Saturday, May 12, 2012

JP Morgan Down $17 Billion

http://www.forbes.com/sites/petercohan/2012/05/12/how-jpmorgan-lost-17-5-billion/


Yesterday JP Morgan was down 2 billion.  Today they are now down 17 billion.  Can’t wait to read tomorrows news.

This story is convoluted and difficult to understand.  Not even the “experts” really understand it.  Every article I read is a lot of words and no details as to how you lose billions and billions of dollars.  

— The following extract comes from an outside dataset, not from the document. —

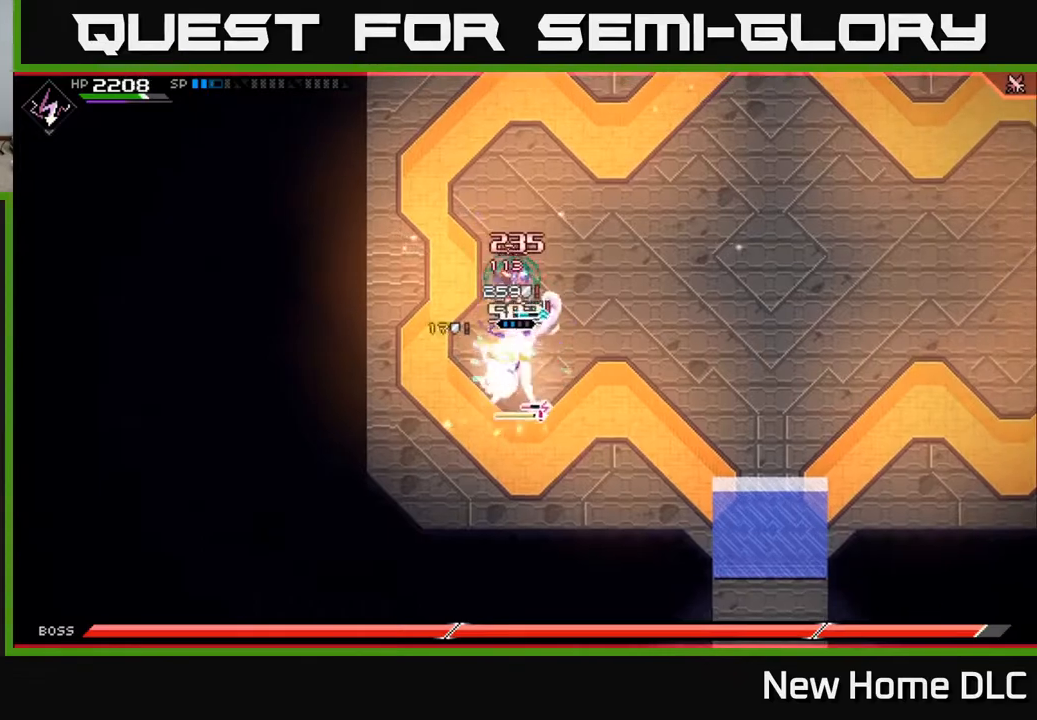
{"buttons": [], "left_stick": "down", "right_stick": "down", "events": [[17, "X", "down"], [117, "X", "up"], [200, "X", "down"], [317, "X", "up"], [333, "L1", "down"], [417, "L1", "up"], [500, "right_stick", "down"]]}
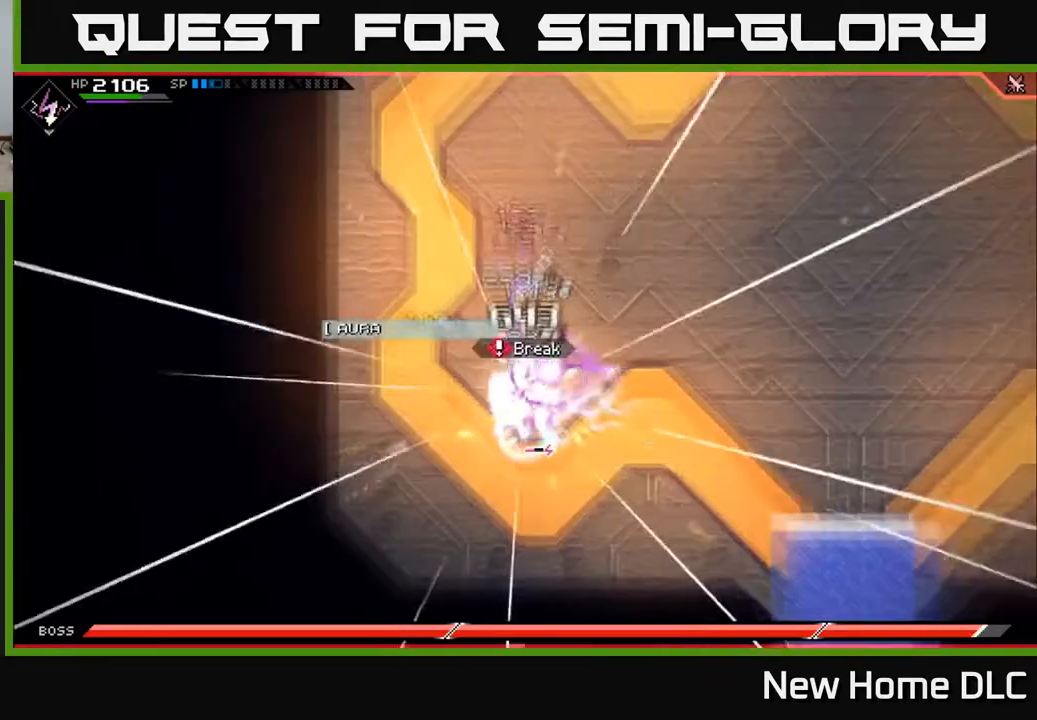
{"buttons": ["L1"], "left_stick": "down", "right_stick": "center", "events": [[67, "left_stick", "center"], [283, "left_stick", "down"], [483, "right_stick", "center"], [500, "L1", "down"]]}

Basically JP Morgan was offering insurance to investors who invested in big risky companies (RR Donnelly is one of them) Then there was some manipulation and deception and rival hedge funds started getting annoyed and betting against JP Morgan causing everything to unravel.  It is still unraveling.  

There are derivatives involved.  There are credit default swaps involved.  There is a lot of betting involved.  Pretty much all the things that created the 2008 crisis (which were supposedly fixed (wink wink)) are still happening and achieving the same results.  

All the fans of deregulation can stand up and take another bow as another bank catastrophe unfolds before our eyes.


60 minutes warned the world about Derivatives back in 1995.  17 years ago they told the world these things could bring down the banking system.  They explained that nobody knows what these things are.  Nobody knows what they do.  Nobody controls them.  Obviously nobody (but me) was paying attention 17 years ago because here we are talking about how JP Morgan has lost 17 billion dollars (in 6 weeks) because of derivatives.

Funny how this stuff always happens in a presidential election year.